■ Tasks
**a.** In the call-graph table description, what do the lines below the line with the index number list?
**b.** Reproduce the call-graph table description word for word, from "Each entry in" to "of the table.".
**c.** Pick up the call-graph table description at its final line and continue it.

■ Selected excerpt

==============================

Each entry in this table consists of several lines. The line with the index number at the left-hand margin lists the current function. The lines above it list the functions that called this function, and the lines below it list the functions this one called.

This line lists:

Column Description
index A unique number given to each element of the table.
% time This is the percentage of the `total’ time that was spent in this function and its children.
self This is the total amount of time spent in this function.
children This is the total amount of time propagated into this function by its children.
called This is the number of times the function was called.
name The name of the current function. The index number is printed after it.

==============================

■ Given information
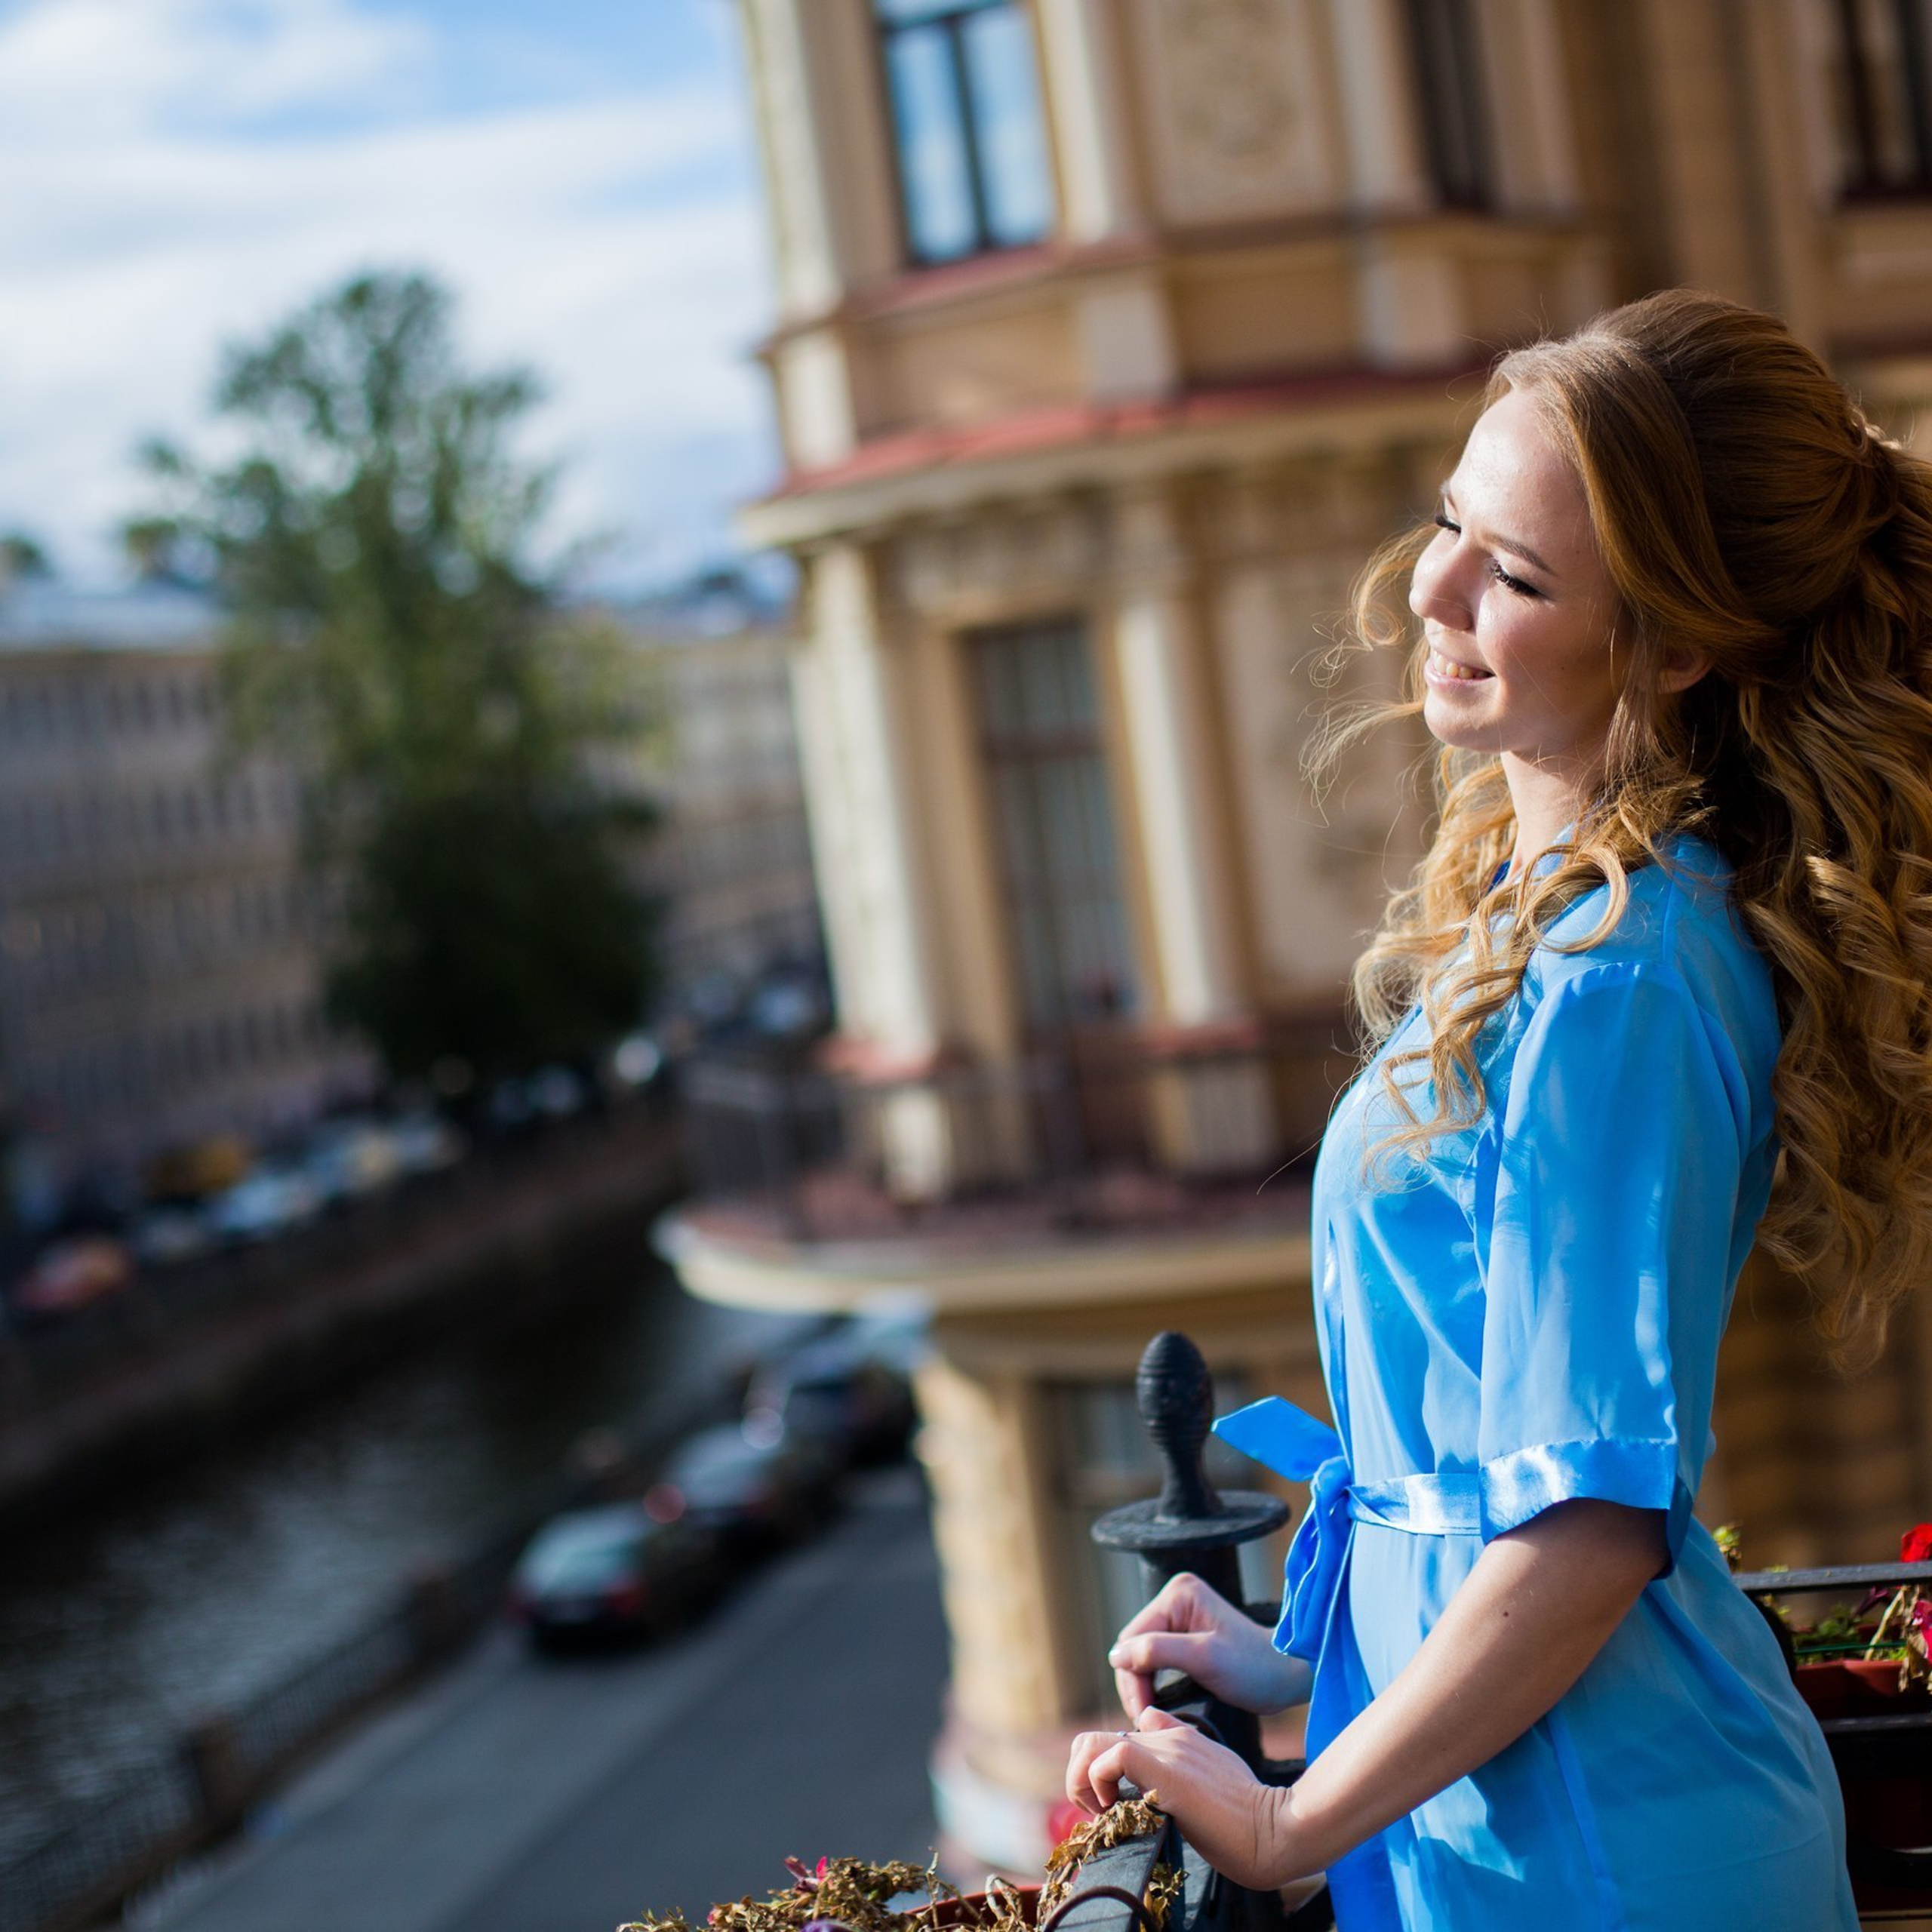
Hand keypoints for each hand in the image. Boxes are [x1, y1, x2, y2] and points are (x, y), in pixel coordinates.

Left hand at [1063, 1708, 1312, 1890]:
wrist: (1276, 1830)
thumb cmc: (1249, 1818)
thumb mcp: (1215, 1778)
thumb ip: (1185, 1760)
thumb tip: (1156, 1738)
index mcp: (1179, 1739)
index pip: (1123, 1735)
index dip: (1104, 1769)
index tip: (1113, 1806)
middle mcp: (1168, 1737)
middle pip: (1094, 1738)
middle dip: (1081, 1776)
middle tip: (1100, 1813)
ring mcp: (1165, 1750)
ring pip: (1091, 1743)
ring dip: (1083, 1781)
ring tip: (1103, 1813)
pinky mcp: (1163, 1770)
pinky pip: (1111, 1759)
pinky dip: (1098, 1785)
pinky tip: (1115, 1812)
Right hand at [1108, 1572, 1309, 1720]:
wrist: (1288, 1674)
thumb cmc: (1255, 1667)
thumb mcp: (1206, 1658)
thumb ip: (1158, 1651)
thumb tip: (1116, 1655)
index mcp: (1178, 1595)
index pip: (1133, 1637)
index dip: (1131, 1677)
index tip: (1139, 1714)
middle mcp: (1175, 1599)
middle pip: (1134, 1646)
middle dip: (1135, 1684)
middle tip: (1142, 1721)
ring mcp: (1180, 1616)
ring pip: (1142, 1656)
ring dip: (1142, 1687)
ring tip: (1149, 1718)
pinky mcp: (1185, 1636)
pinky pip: (1157, 1660)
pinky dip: (1154, 1684)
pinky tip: (1156, 1706)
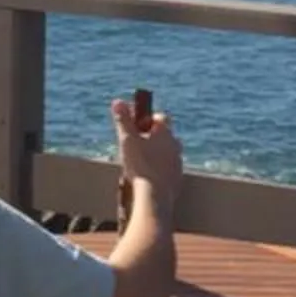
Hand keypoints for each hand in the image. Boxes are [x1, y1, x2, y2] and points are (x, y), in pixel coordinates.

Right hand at [111, 98, 181, 213]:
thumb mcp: (127, 139)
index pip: (161, 117)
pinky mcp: (177, 178)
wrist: (155, 195)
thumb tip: (117, 101)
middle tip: (137, 144)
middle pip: (165, 135)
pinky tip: (148, 176)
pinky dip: (160, 169)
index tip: (137, 125)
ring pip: (168, 152)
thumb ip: (123, 120)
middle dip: (152, 137)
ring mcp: (178, 162)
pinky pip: (169, 169)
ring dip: (157, 154)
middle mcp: (175, 145)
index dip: (148, 119)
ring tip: (141, 162)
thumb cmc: (141, 164)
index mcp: (165, 132)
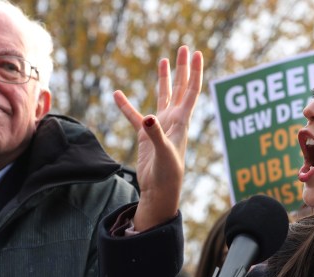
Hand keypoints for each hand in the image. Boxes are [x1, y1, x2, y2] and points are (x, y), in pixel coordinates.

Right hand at [114, 46, 203, 230]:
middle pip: (180, 88)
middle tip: (184, 47)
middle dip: (182, 68)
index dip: (194, 72)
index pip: (191, 91)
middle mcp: (173, 120)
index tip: (196, 53)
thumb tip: (147, 118)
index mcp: (181, 121)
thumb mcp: (164, 154)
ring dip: (164, 79)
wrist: (160, 191)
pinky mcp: (145, 135)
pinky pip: (134, 116)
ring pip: (163, 96)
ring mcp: (159, 125)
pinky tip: (116, 94)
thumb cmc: (168, 175)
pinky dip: (126, 106)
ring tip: (163, 60)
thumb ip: (155, 134)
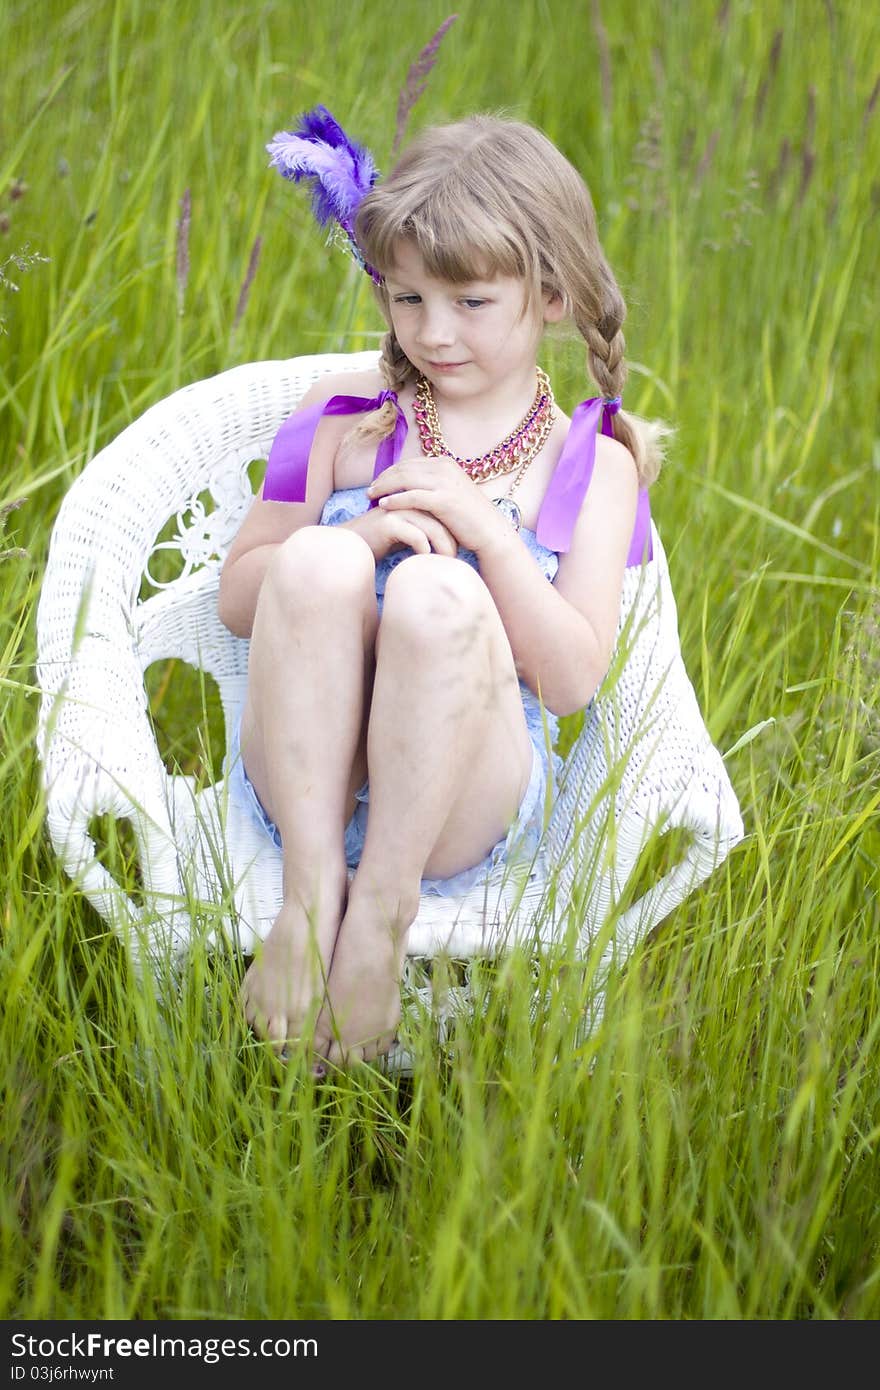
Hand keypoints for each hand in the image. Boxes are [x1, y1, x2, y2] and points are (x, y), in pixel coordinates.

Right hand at [343, 501, 457, 559]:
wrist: (349, 545)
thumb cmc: (378, 541)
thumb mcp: (404, 534)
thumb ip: (422, 531)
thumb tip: (447, 542)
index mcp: (412, 500)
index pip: (442, 513)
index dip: (453, 532)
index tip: (460, 550)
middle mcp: (406, 502)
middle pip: (440, 519)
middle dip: (451, 540)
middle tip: (456, 559)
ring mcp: (397, 511)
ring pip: (430, 527)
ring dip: (441, 547)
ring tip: (446, 562)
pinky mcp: (388, 523)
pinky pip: (415, 535)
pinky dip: (424, 547)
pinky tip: (426, 558)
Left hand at [366, 455, 508, 553]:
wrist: (490, 531)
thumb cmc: (468, 518)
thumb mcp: (450, 493)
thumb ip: (432, 486)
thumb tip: (410, 486)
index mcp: (445, 463)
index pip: (409, 463)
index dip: (390, 472)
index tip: (377, 482)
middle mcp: (445, 468)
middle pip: (403, 468)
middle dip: (383, 478)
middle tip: (369, 489)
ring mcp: (444, 483)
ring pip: (404, 479)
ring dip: (384, 487)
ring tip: (371, 496)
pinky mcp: (443, 500)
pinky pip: (412, 497)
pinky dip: (395, 500)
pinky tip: (383, 505)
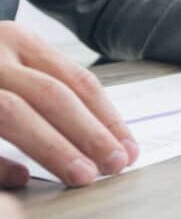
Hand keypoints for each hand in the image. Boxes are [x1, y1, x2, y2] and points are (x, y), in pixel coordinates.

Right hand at [0, 24, 138, 187]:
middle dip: (89, 133)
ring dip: (52, 148)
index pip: (76, 80)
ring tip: (83, 176)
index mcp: (17, 40)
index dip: (108, 118)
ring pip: (13, 112)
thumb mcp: (13, 68)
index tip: (129, 150)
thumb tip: (107, 142)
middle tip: (115, 167)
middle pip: (51, 94)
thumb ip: (48, 94)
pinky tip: (20, 178)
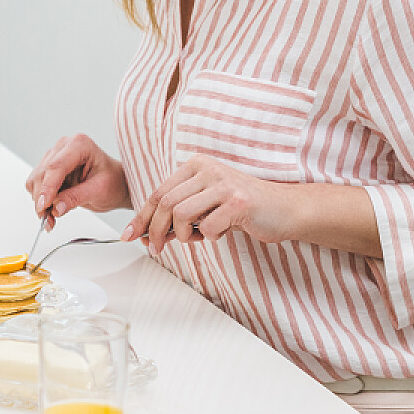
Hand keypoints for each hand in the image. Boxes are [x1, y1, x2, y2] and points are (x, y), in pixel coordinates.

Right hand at [25, 135, 130, 226]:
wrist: (116, 184)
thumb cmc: (113, 182)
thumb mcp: (98, 192)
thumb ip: (76, 198)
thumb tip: (55, 208)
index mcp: (80, 145)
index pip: (56, 167)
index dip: (47, 188)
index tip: (43, 206)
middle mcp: (64, 147)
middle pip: (42, 173)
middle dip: (43, 198)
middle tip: (48, 219)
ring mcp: (55, 156)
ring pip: (36, 180)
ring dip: (40, 202)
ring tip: (51, 218)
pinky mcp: (49, 168)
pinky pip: (36, 185)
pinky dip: (41, 201)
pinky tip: (51, 211)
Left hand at [123, 155, 294, 254]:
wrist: (283, 209)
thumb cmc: (242, 209)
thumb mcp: (206, 206)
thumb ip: (179, 214)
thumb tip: (148, 233)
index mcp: (197, 165)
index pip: (159, 192)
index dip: (142, 217)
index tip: (130, 235)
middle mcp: (208, 169)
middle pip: (166, 203)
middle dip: (156, 231)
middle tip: (157, 248)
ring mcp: (224, 184)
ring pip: (182, 214)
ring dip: (185, 235)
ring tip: (198, 237)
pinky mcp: (238, 201)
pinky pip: (208, 226)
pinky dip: (210, 237)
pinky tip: (222, 232)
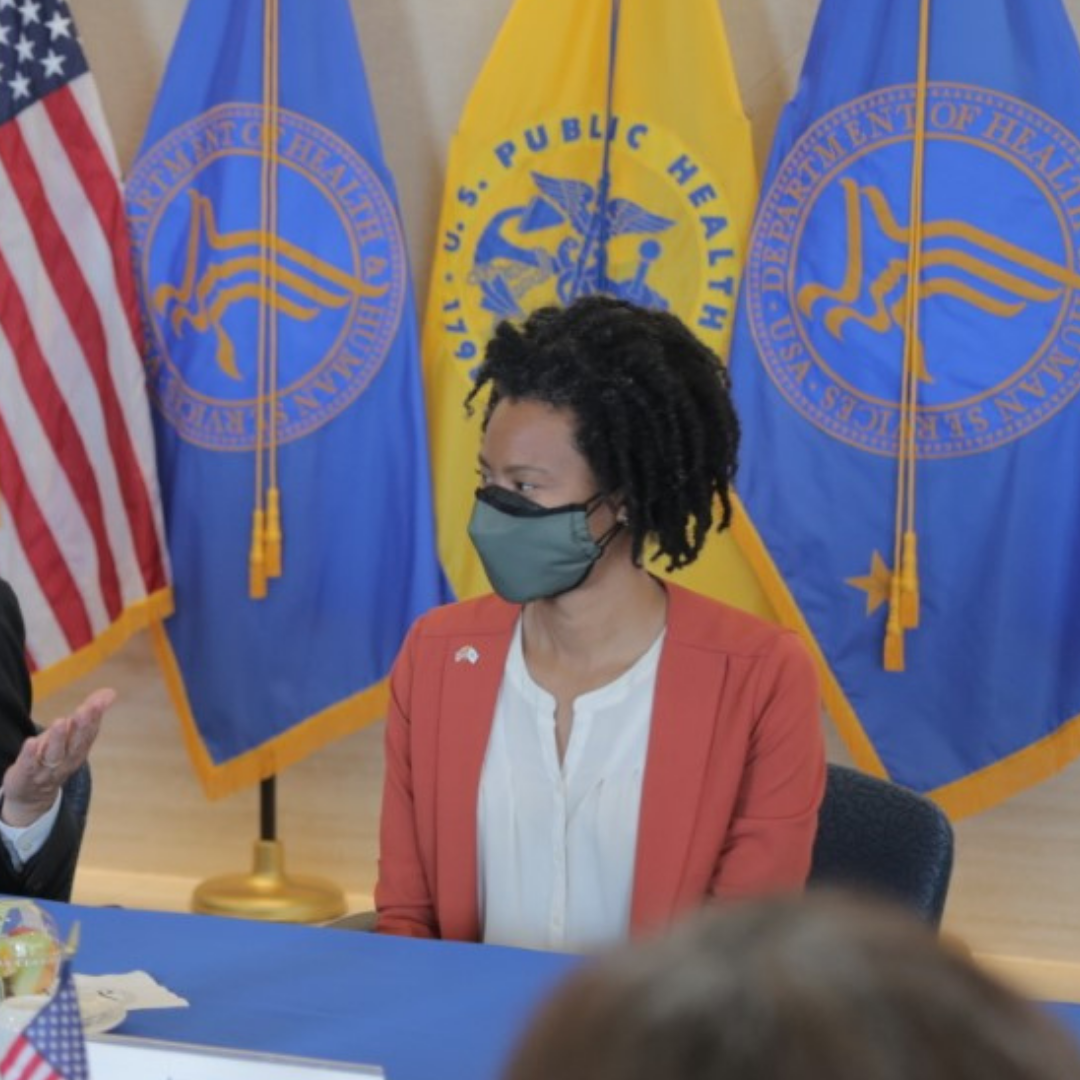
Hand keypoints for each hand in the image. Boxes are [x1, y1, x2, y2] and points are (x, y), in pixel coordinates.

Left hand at [1, 688, 114, 827]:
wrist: (33, 795)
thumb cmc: (55, 757)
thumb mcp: (72, 736)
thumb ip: (90, 715)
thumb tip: (111, 692)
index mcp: (80, 750)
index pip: (89, 733)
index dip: (94, 718)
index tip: (97, 703)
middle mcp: (67, 760)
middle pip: (76, 744)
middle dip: (81, 727)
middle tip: (84, 709)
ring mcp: (47, 769)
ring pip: (55, 755)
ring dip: (59, 739)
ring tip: (60, 721)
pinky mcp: (26, 774)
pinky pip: (29, 765)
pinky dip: (30, 755)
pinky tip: (32, 742)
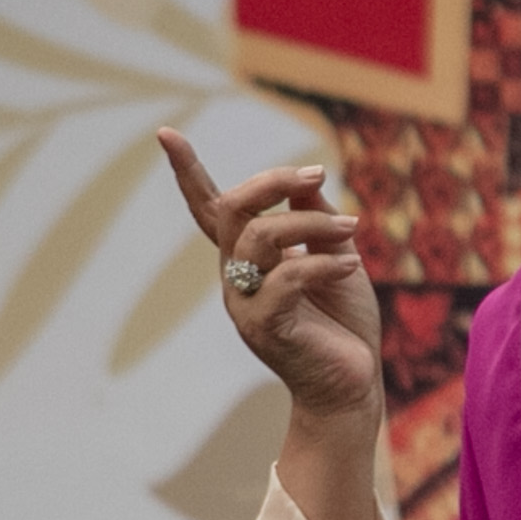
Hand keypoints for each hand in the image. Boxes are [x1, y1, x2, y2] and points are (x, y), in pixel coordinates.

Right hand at [156, 133, 381, 423]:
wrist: (352, 386)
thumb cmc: (343, 325)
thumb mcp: (334, 258)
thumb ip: (315, 219)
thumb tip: (302, 182)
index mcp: (245, 259)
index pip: (209, 209)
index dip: (187, 172)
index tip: (166, 133)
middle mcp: (235, 278)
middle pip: (233, 210)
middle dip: (273, 182)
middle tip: (318, 173)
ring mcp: (245, 304)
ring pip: (261, 238)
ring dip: (312, 224)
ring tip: (354, 230)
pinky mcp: (264, 328)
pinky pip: (287, 278)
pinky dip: (322, 264)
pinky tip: (350, 267)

==============================

■ Answer list
**a.** The functions that the current function called.

**b.**
Each entry in this table consists of several lines. The line with the index number at the left-hand margin lists the current function. The lines above it list the functions that called this function, and the lines below it list the functions this one called.

This line lists:

Column Description
index A unique number given to each element of the table.

**c.**
Index by function name:

Index by the function name

   [2] MAIN__                  [5] calc_pot_               [9] s_to_i4_
   [6] calc_distance_          [1] compute_               [13] s_to_r8_
   [4] calc_force_            [11] initialize_            [10] timestamp_
   [7] calc_kin_              [12] r8mat_uniform_ab_       [8] update_

Plotting the Call Graph

The Call Graph generated by Gprof can be visualized using two tools written in Python: Gprof2Dot and GraphViz.

Install GraphViz and Gprof2Dot

First, these two packages need to be installed using pip. Using the --user option, will install them into the user’s home directory under ~/.local/lib/pythonX.Y/site-packages.

$ module load python
$ pip install --user graphviz gprof2dot

Generate the plot

The graphical representation of the call graph can be created by piping the output of gprof into gprof2dot and it’s output further into dot from the GraphViz package. It can be saved in different formats, e.g. PNG (-Tpng) and under a user-defined filename (argument -o).

If a local X-server is running and X-forwarding is enabled for the current SSH session, we can use the display command from the ImageMagick tools to show the image. Otherwise, we can download it and display it with a program of our choice.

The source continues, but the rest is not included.